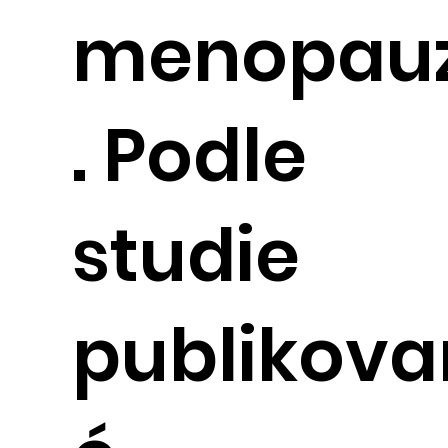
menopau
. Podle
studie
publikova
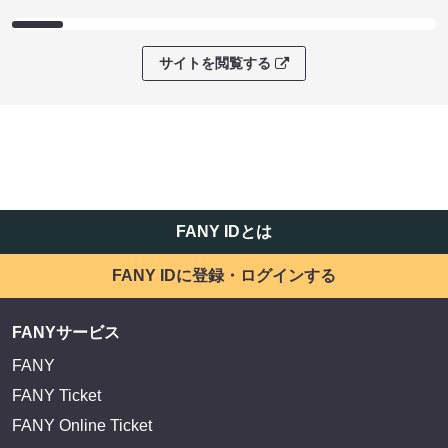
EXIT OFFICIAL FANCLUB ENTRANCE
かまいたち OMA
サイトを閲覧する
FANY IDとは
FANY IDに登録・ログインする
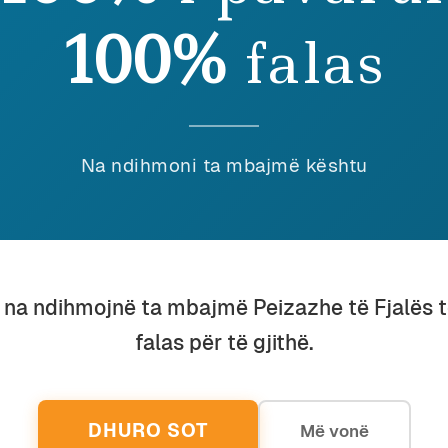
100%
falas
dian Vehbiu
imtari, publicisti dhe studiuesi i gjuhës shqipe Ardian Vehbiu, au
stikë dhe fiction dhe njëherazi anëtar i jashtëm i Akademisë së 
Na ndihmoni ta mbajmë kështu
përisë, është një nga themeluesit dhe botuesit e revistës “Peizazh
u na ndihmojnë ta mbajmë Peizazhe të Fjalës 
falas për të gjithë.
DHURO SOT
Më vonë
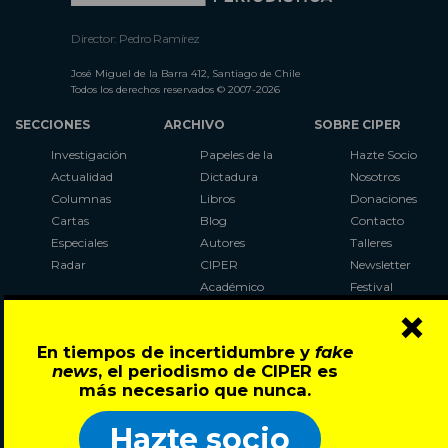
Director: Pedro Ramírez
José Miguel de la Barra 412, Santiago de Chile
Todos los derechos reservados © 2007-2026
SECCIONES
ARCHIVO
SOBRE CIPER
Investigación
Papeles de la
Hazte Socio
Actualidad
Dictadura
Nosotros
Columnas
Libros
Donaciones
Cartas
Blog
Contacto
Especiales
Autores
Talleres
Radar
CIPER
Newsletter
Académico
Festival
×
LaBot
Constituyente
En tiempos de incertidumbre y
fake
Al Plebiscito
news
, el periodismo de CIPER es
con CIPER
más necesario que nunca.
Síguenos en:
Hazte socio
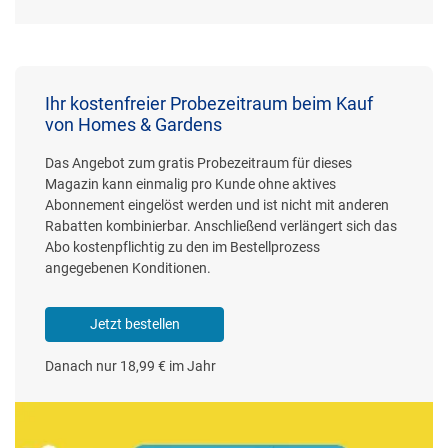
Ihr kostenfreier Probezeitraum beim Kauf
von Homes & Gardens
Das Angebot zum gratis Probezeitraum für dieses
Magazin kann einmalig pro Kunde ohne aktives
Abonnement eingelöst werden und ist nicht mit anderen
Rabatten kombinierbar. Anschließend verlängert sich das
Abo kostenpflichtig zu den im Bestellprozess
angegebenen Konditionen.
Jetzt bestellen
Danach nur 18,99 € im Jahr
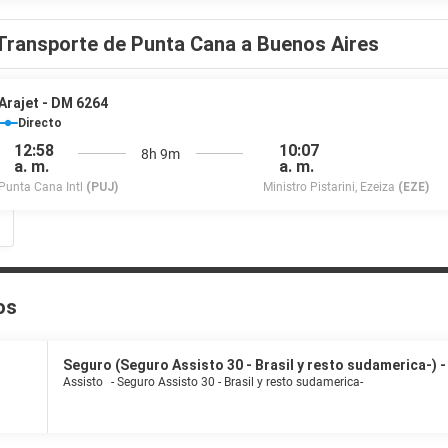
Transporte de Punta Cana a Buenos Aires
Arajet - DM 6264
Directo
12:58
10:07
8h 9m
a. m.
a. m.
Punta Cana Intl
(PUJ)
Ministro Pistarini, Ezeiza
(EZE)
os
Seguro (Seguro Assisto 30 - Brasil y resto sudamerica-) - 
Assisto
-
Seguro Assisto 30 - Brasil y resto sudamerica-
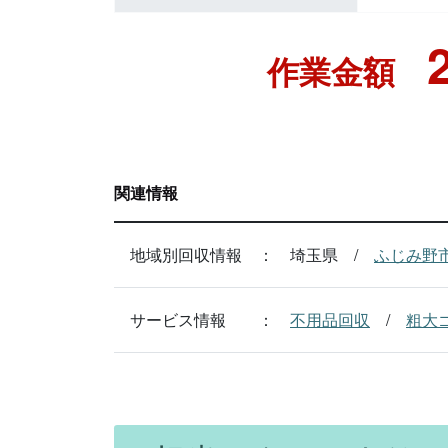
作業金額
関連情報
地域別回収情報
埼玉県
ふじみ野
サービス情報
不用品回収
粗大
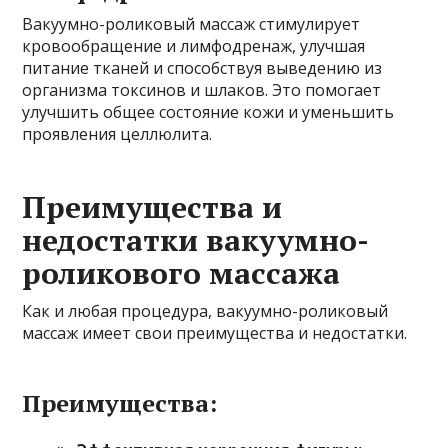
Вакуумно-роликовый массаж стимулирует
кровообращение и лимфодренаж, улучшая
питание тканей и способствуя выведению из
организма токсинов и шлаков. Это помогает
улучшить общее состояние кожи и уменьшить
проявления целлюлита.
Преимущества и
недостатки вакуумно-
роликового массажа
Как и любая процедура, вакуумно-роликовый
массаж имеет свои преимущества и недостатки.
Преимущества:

◆ ◆ ◆ ◆

**About this exercise:**
Start at the line that contains "Ministro Pistarini, Ezeiza" and retype every line through the end of the entries above, both ends included. Exclude all pictures.

**Response below:**
Ministro Pistarini, Ezeiza
(EZE)
os
Seguro (Seguro Assisto 30 - Brasil y resto sudamerica-) - 
Assisto
-
Seguro Assisto 30 - Brasil y resto sudamerica-
作業金額
関連情報
地域別回収情報
埼玉県
ふじみ野
サービス情報
不用品回収
粗大
Вакуумно-роликовый массаж стимулирует
кровообращение и лимфодренаж, улучшая
питание тканей и способствуя выведению из
организма токсинов и шлаков. Это помогает
улучшить общее состояние кожи и уменьшить
проявления целлюлита.
Преимущества и
недостатки вакуумно-
роликового массажа
Как и любая процедура, вакуумно-роликовый
массаж имеет свои преимущества и недостатки.
Преимущества:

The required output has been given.